* [WHAT IS BEING ASKED]: Your response should contain exactly the lines running from the one with "Άμεση Παράδοση / Αποστολή σε 1 με 3 εργάσιμες" to the end of the data below, both included, and no pictures.

* [MATERIAL TO PROCESS]:
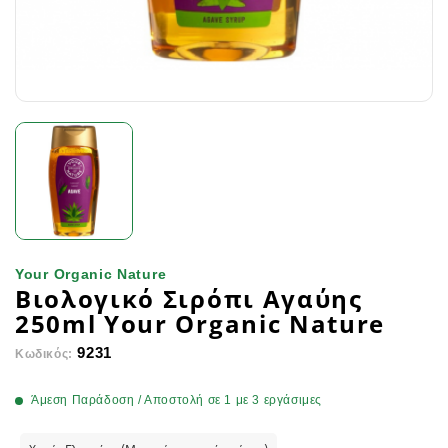
Your Organic Nature
Βιολογικό Σιρόπι Αγαύης
250ml Your Organic Nature
9231
Κωδικός:
Άμεση Παράδοση / Αποστολή σε 1 με 3 εργάσιμες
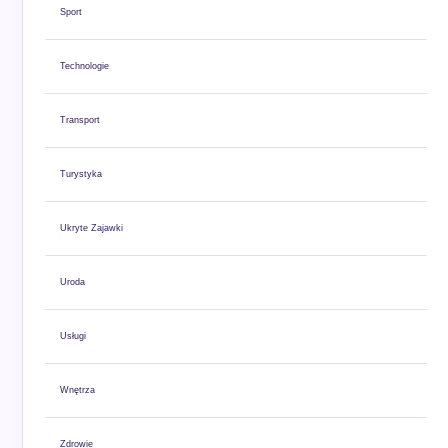
Sport
Technologie
Transport
Turystyka
Ukryte Zajawki
Uroda
Usługi
Wnętrza
Zdrowie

* [OUTPUT OF THE EXERCISE]:
Άμεση Παράδοση / Αποστολή σε 1 με 3 εργάσιμες
Sport
Technologie
Transport
Turystyka
Ukryte Zajawki
Uroda
Usługi
Wnętrza
Zdrowie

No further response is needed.